# Snow goose decoys in Canada/duck spread?



## D&amp;D (Sep 14, 2005)

Thanks to all for the great information on ND hunting. I'm coming with a couple of guys the last week of October. We're freelancing and plan to stay south of I-94. I would like to get your opinions on mixing snow goose decoys into the spread. Our Canada decoys consist of about 4 dozen shells, 5 dozen silos, a dozen full bodies, and a dozen wind socks with heads. We have plenty of duck decoys as well. We have just picked up 3 dozen snow silos and 2 dozen snow wind socks with heads. If we see snow geese in the area we plan to hunt, how can we best mix these into the spread? Should we use them at all if we don't see snows in the area? And lastly, I realize this is a tough one to answer without a good crystal ball, but have the snows generally made it to the southern part of the state by the end of October? Thanks again. We can't wait to get there!


----------



## nodakoutdoors.com (Feb 27, 2002)

We've successfully used snow goose decoys on ducks when there wasn't a snow goose within 300 miles. It really helps for visibility.

Mix them in a little, but keep them just off the side.

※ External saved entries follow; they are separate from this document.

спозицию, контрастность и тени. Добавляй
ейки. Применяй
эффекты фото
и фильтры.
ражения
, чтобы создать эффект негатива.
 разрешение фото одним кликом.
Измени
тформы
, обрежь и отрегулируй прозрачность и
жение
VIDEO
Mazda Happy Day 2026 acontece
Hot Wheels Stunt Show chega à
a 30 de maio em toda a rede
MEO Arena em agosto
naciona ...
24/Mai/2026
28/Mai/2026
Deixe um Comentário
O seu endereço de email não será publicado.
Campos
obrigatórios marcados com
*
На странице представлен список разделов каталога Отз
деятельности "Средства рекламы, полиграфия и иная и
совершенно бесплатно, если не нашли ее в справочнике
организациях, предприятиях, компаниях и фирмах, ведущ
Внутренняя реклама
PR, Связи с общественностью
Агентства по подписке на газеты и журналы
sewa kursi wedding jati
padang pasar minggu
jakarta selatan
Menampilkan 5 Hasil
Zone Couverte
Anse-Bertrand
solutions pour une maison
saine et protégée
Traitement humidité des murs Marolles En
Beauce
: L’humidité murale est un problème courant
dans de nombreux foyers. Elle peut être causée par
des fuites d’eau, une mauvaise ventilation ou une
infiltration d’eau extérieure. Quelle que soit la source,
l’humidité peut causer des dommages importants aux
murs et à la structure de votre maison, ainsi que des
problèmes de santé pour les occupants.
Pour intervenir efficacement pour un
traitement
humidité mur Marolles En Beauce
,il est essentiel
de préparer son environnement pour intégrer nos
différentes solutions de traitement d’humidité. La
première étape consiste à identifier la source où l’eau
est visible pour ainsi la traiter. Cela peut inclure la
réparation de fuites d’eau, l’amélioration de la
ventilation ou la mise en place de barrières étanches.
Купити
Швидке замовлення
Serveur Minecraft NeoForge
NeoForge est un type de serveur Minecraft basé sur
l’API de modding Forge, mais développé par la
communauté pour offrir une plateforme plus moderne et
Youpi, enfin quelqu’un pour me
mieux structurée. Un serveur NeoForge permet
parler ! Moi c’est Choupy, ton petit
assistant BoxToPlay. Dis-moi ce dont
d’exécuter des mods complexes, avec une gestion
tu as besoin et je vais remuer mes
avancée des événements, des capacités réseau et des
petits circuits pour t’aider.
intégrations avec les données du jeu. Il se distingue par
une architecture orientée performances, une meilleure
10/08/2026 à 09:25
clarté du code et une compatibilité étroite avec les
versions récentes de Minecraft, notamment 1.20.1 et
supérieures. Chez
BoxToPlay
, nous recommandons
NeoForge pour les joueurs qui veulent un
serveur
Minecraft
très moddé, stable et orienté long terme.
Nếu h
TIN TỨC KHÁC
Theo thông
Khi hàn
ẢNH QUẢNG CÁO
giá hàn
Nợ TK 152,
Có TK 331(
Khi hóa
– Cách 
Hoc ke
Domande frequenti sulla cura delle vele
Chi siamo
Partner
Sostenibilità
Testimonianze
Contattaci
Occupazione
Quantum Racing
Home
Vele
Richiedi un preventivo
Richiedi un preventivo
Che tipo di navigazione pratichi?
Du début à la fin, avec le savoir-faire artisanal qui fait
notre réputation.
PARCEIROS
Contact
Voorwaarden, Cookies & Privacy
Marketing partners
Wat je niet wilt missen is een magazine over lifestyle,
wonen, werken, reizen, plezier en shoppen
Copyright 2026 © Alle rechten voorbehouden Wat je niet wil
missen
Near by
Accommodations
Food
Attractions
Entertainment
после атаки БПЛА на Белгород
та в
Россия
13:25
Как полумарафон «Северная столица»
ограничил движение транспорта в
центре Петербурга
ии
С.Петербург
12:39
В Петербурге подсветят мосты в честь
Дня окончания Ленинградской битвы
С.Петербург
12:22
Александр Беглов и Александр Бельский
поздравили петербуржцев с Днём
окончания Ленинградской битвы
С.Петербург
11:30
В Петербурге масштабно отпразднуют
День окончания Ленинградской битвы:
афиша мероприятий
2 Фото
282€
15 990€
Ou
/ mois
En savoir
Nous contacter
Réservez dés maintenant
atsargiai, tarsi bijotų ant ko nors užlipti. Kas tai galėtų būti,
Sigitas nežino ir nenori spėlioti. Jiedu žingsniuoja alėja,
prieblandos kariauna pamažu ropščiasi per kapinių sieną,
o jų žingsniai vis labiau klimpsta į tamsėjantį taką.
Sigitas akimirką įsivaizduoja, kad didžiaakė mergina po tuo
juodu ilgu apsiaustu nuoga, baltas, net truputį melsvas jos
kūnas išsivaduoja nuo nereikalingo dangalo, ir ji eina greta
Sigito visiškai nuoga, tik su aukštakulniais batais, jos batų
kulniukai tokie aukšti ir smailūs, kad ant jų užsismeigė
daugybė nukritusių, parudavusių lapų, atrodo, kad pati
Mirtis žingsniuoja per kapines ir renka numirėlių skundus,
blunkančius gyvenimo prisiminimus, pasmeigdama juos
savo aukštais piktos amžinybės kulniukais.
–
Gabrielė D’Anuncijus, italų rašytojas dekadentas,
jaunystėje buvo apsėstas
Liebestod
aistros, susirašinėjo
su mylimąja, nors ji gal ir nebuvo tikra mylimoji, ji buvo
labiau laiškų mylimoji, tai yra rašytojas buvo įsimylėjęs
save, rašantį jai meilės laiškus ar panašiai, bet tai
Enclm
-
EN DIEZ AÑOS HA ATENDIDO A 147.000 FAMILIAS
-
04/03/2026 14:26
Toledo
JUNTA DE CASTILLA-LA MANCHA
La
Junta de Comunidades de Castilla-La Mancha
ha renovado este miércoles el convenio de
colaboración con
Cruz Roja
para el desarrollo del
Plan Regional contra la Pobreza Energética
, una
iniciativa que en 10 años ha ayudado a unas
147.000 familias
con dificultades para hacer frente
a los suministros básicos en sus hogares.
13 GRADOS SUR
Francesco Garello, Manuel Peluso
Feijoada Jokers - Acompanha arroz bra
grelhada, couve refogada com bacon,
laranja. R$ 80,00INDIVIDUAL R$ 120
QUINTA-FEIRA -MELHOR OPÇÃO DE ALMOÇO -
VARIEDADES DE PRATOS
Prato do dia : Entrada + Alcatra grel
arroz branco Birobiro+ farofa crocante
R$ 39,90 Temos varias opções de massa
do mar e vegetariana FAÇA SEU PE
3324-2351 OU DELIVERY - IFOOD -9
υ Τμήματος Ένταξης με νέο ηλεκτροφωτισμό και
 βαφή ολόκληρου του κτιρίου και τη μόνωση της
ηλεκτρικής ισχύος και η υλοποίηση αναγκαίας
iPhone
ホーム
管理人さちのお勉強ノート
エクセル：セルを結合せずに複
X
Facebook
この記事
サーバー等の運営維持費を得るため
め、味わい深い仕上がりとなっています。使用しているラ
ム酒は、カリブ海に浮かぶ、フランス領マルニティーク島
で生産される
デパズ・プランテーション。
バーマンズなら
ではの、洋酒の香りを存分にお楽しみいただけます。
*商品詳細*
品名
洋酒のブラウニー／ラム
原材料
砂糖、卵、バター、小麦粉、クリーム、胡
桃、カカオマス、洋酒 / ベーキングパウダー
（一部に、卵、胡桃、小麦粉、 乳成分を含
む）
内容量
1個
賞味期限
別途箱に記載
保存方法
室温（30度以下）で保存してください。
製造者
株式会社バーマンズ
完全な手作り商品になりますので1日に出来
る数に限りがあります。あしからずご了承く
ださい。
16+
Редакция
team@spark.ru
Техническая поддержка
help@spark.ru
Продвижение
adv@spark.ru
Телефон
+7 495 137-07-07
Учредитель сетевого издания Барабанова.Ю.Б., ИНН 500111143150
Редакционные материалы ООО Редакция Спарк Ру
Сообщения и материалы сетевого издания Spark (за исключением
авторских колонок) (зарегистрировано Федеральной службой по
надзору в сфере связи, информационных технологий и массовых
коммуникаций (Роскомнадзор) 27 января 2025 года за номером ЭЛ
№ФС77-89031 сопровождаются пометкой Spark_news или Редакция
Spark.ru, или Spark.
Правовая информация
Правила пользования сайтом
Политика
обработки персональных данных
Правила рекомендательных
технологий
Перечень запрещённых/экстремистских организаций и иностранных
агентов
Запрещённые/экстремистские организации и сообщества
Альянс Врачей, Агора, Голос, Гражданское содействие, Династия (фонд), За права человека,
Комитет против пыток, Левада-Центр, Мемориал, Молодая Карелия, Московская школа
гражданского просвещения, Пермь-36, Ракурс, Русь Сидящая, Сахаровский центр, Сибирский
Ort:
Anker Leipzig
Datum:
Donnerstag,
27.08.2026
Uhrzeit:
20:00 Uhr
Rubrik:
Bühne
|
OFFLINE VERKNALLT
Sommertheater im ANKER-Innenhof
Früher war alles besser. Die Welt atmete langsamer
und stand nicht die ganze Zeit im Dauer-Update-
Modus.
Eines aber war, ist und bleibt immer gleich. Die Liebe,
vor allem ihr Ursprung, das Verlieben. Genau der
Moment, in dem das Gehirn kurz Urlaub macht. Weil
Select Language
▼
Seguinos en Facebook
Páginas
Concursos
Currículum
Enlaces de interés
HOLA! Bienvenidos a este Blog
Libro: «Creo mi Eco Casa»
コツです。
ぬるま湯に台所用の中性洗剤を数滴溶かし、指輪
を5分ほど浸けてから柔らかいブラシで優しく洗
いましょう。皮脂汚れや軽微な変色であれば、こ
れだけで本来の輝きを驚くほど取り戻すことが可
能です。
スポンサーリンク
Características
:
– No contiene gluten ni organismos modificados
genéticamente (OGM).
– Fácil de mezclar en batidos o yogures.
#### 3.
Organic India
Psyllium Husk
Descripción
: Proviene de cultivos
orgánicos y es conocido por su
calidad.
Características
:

As far as the snow goose migration in late October, only mother nature knows. There will probably be a few, but I'd assume the vast majority will still be north...probably north of the border.


----------



## D&amp;D (Sep 14, 2005)

Thanks Chris. When you place them off to one side, does it matter if they're in the front (down wind) or the back of the spread? We'll be using layout blinds.


----------



## nodakoutdoors.com (Feb 27, 2002)

I'd put them behind you...keep the landing zone open.


----------



## fishunt (Jan 24, 2004)

I did not quiet doing right... first time I hunt for duck and geese on field open day last saturday and all geese turn directions away from me where I laying on layout blind with decoys... and they do ducks too ingoring me and go potholes where near by me.. any suggest see if I did done wrong? thankd Billy


----------



## Quackkills9 (Oct 25, 2004)

fishunt- did you do any calling? flagging? I dont know what you did wrong but for me and my group we do alot of calling and flagging and geese or ducks come right in but that was just the early season when ducks were coming right in, I'll have to see if they do the same on Sunday morning if I hit the field. But I suggest you to try flagging if you dont have one. Calling might not be the issue... I'm not quite sure what position you are in.


----------



## fishunt (Jan 24, 2004)

ok thanks Tim I will try it and will buy flags if I can find them in stores.. it is new to me but thanks bro


----------



## Quackkills9 (Oct 25, 2004)

> ok thanks Tim I will try it and will buy flags if I can find them in stores.. it is new to me but thanks bro


my name is not Tim... you have talked to me through msn last fall. :-?


----------



## fishunt (Jan 24, 2004)

sorry?


----------



## Quackkills9 (Oct 25, 2004)

Fishunt- no hard feelings, I'm just like you [hint] and we chatted a little bit last fall about hunting and fishing. But yeah try flagging with these T-Flags or other things that are like them. You can find them at Gander Mtn. Cabelas, Scheels and etc. :beer:


----------